Heather, I love all of your posts, but this was a great one, and like everyone, I appreciate your honesty. We also went through a similar struggle with similar thoughts to yours. I think that Diane has the best answer, although we didn't learn about it in enough time to use it. Paul and I went through a class about Natural Family Planning, or something like that. There is more to it than taking your temp every morning...you have to be disciplined and daily chart certain things, and it doesn't take long, but the show stopper for me was taking your temp every morning at almost exactly the same time. I had a baby at the time that I was nursing, and 2 other toddlers and I needed and wanted sleep when I was able to get it. It also takes several months to learn to know your body and what the readings mean, and I just couldn't fathom adding one more responsibility to the mix at that stage in my life. I am, however, planning to start my daughters on it when they are older so that when they get married, they can use the method if they choose. There is no birth control involved, so God really is totally in charge of your womb, yet the success rate of avoiding (or getting pregnant if that is going to happen) is 97+%. It allows you to follow your faith without any birth control involved at all - God totally in charge (assuming you have self control for the few fertile days of your cycle).
Sorry this is so long. I thought it might be useful since there are obviously a lot of us who struggle with this issue. I can find the book if you like and give you the name of it. Had I started tracking things and been familar with the system before I was married and had children, it would have been easily my#1 choice of how to handle this situation and remain in God's will for us.
Yes, Susan...
Will you please pass the name of the book along? It would be wonderful for more women to know about it, especially the college women who read this blog (and mother's of daughters!)
Heather
I regret the decision to get a Vasectomy every hour of every day, and wish I had been more diligent in seeking guidance before doing it. I don't think God intended us to mess up His plumbing, and I have done everything to put things back the way God intended.

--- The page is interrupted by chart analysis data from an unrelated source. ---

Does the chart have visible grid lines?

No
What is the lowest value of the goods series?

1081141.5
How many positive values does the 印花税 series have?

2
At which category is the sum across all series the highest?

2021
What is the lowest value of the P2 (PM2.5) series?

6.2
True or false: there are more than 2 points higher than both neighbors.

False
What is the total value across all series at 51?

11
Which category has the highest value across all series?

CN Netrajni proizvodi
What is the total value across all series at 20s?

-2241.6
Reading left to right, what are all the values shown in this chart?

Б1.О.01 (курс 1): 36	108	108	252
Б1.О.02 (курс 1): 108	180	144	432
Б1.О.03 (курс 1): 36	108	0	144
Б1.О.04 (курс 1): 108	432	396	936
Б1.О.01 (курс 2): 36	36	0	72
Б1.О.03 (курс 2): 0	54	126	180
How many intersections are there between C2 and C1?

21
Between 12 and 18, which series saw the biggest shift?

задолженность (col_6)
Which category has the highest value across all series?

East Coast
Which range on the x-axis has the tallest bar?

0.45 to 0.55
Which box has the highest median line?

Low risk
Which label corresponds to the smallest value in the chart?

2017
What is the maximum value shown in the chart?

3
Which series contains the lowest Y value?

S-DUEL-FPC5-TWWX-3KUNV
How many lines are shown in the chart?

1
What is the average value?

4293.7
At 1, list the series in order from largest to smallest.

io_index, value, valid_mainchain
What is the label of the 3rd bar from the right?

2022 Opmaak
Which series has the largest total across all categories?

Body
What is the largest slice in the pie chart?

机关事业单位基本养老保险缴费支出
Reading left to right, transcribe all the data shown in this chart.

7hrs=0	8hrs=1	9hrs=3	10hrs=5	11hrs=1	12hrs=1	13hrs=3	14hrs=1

I also really appreciate your honesty and the struggle you've presented in this post. My husband opted to get a vasectomy several years ago, before we ever met. He felt this was what he should do. He too prayed about it. The reasons he felt so strongly were numerous. And he was a Christian at the time.
Needless to say, since we married, it has been a huge struggle for us to get pregnant. He really regrets his prior decision. After 5 failed IVF attempts, we went to a Christian surgeon in Oklahoma to reverse his vasectomy this October. He continues to have pain and swelling from the surgery (4 months later).
Our only hope of pregnancy is a miracle from the Lord. He is the only one who truly can open the womb. In that case, if He is, then who are we to mess with His work?
I totally understand your fears and concerns. But I would just encourage continued prayer regarding this, so you have no regrets in the future.
God bless you with this very deep and personal decision.